実はこのような条件で、粒子径約一〇〇マイクロメートルの油の粒(ゾウリムシとほぼ同じ大きさ)は、溶解されないどころか、水中を遊走するという現象がみつかりました。さらに分解物は、油滴の尾部に集積され、放出されていました。

つまり、外から界面活性剤を添加すると、それを界面から取り込み分解することで、油滴は動き出し、しかも分解物は油滴の外へ放出されるというシステムになっていることがわかりました。

しかも、注意深く観測すると、油滴の内部は移動方向に対応するように対流をつくりだしていることがわかりました。つまり、油滴は自ら内部を攪拌しているのです。

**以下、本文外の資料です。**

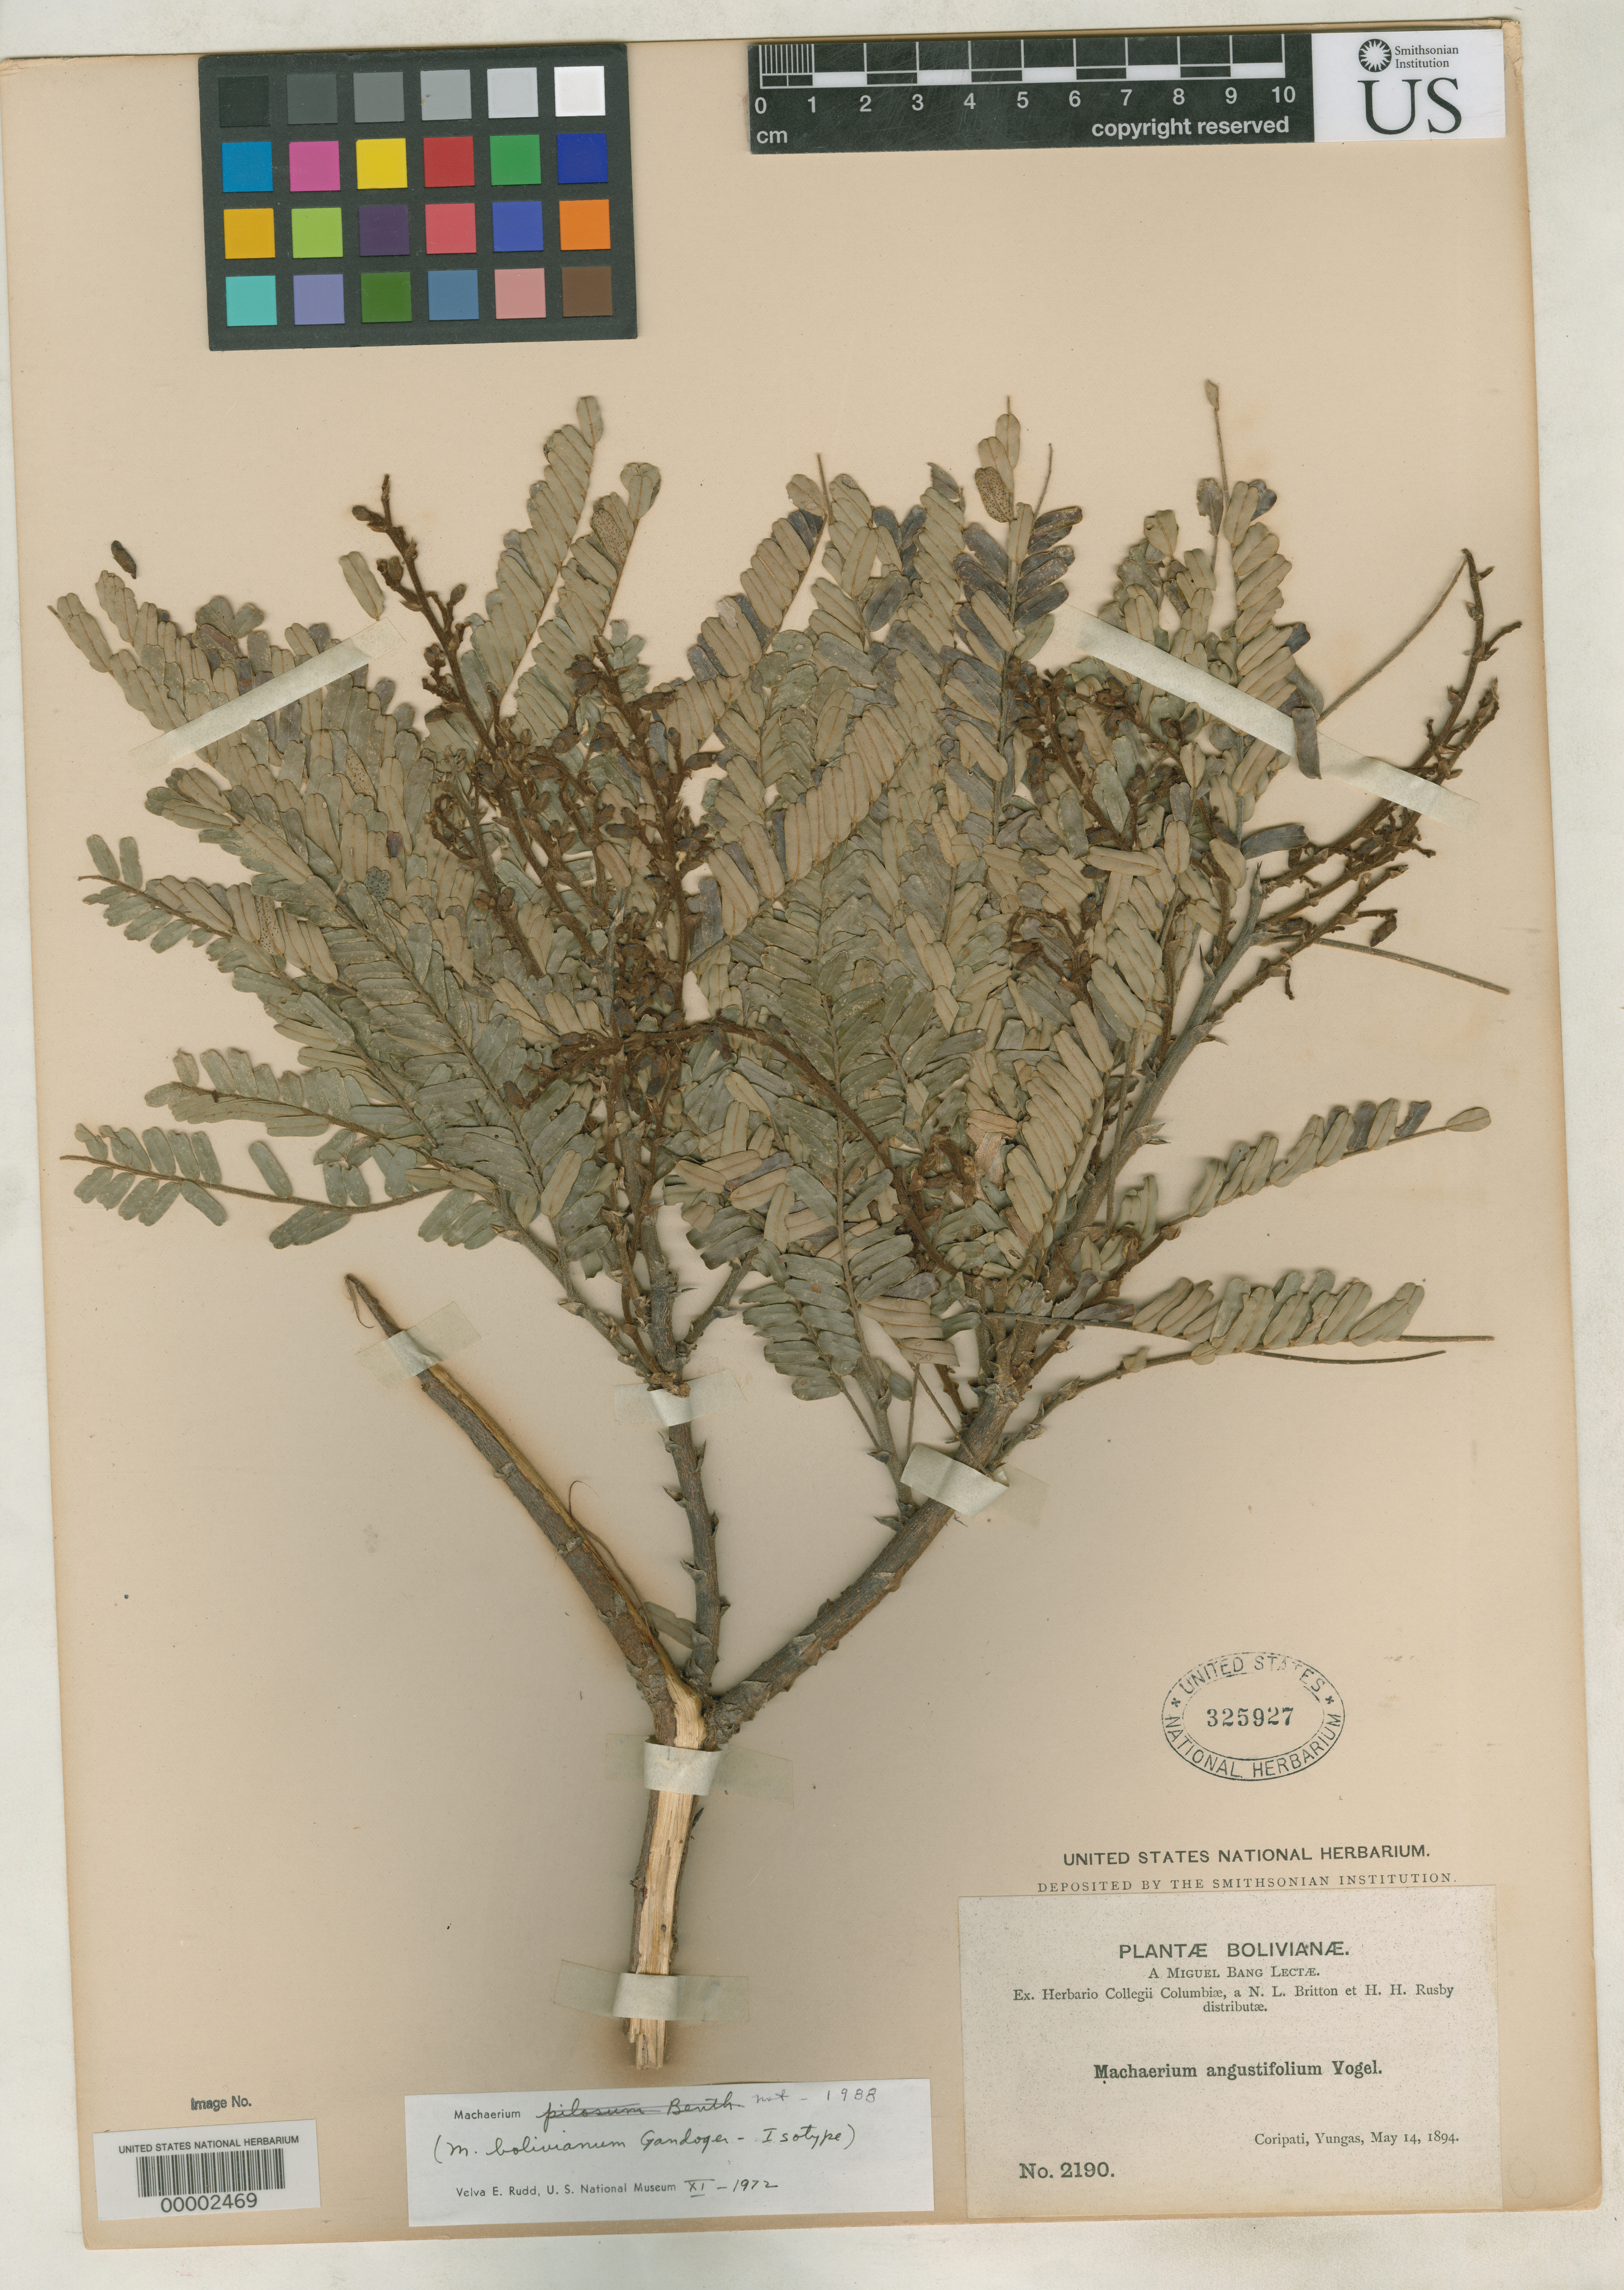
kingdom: Plantae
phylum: Tracheophyta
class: Magnoliopsida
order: Fabales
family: Fabaceae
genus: Machaerium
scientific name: Machaerium bolivianum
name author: Gand.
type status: Isotype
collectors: M. Bang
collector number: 2190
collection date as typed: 04 May 1894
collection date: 1894-05-04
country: Bolivia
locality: Yungas.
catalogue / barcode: US 325927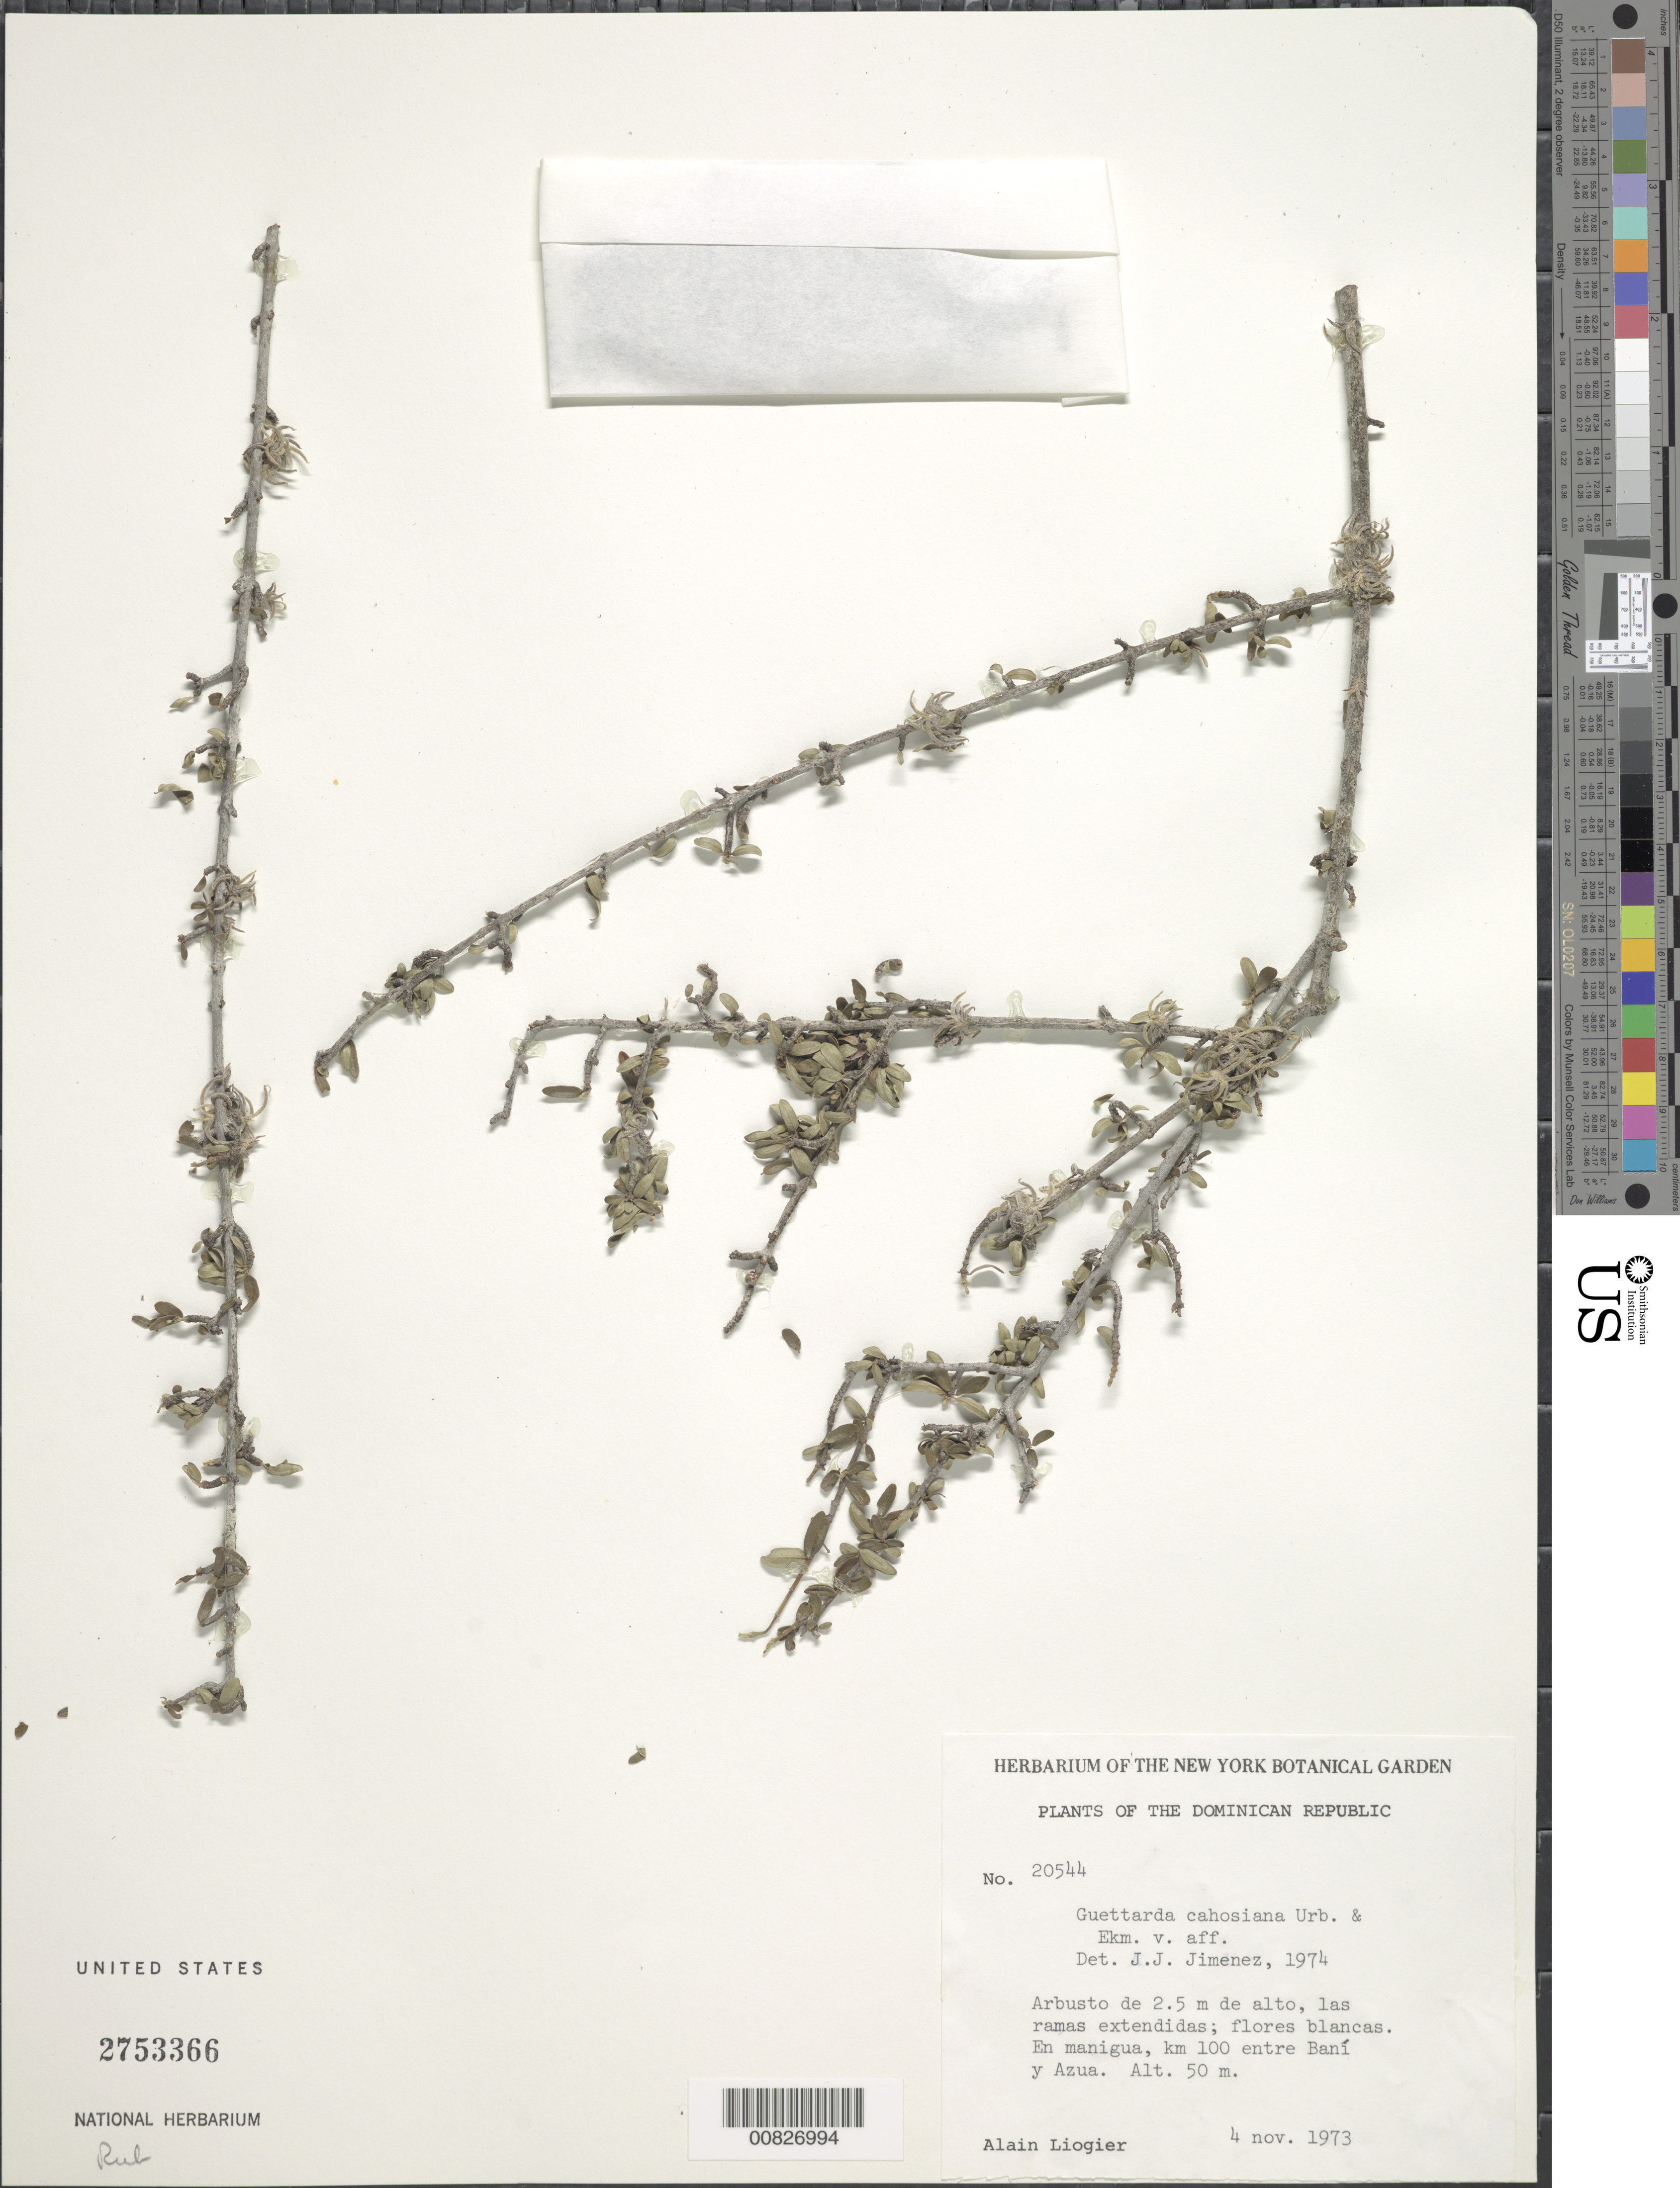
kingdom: Plantae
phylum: Tracheophyta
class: Magnoliopsida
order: Gentianales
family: Rubiaceae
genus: Guettarda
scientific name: Guettarda cahosiana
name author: Urb. & Ekman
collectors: A. H. Liogier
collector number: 20544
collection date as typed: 04 Nov 1973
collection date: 1973-11-04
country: Dominican Republic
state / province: Azua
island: Hispaniola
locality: Km 100 entre Baní and Azua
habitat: En manigua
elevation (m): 50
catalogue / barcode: US 2753366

分解してできた物質の一方は水に可溶なので、油から容易に放出されます。もう一方の分解物は油に可溶ですが、油粒には取り込まれずに尾部から放出されるのは、未反応の界面活性剤と一緒になっているためだと考えられます。

これまでの研究から、遊走のエネルギー源は、化学反応によって発生する化学エネルギーそのものというよりも、取り込んだ界面活性剤とその分解物がもたらす油の粒の界面エネルギーの変化量であることがわかってきました。

さらに研究を進め、界面活性剤の濃度勾配をつくったプールに油の粒をおいたところ、その濃度の濃い方へ遊走する油滴も見出されてきました。

したがって、この油滴が上に挙げた三つの課題を満たしていることだけでなく、遊走することで油滴は新たな界面活性剤をますます取り込み、運動の源とする連環の機構が現れていることが、本研究での大きな発見でした。

これは、物質と環境の変化がつながった連環のモデルの興味深い例といえます。

油滴どうしが近づき合うと、お互いに絡みあうような運動をすることも観測されています。近づき合うことで、その二つの油滴の周囲の環境も変化しているためであり、まるでペアになって遊走する細胞どうしのようです。

このような現象は、環境変化をうまく汲み取って物体が自発的に駆動できる新しい作動原理に結びつくと考えられ、非平衡開放系の特徴がよく表れています。今後もこうした研究を通じて、物質と環境の変化をつなぐ連環の実験モデルを創り、そこに存在する自然法則に一歩でも近づきたいと私は考えています。

そのためには、化学のみならず、物理、数理・情報、生物まで分け隔てなく学んでおくことに大きな可能性があります。本研究から紡ぎだされる成果は、生命起源、自己組織化、環境保全などの人類の抱える普遍的な課題にも応えうるステップになるのではないでしょうか。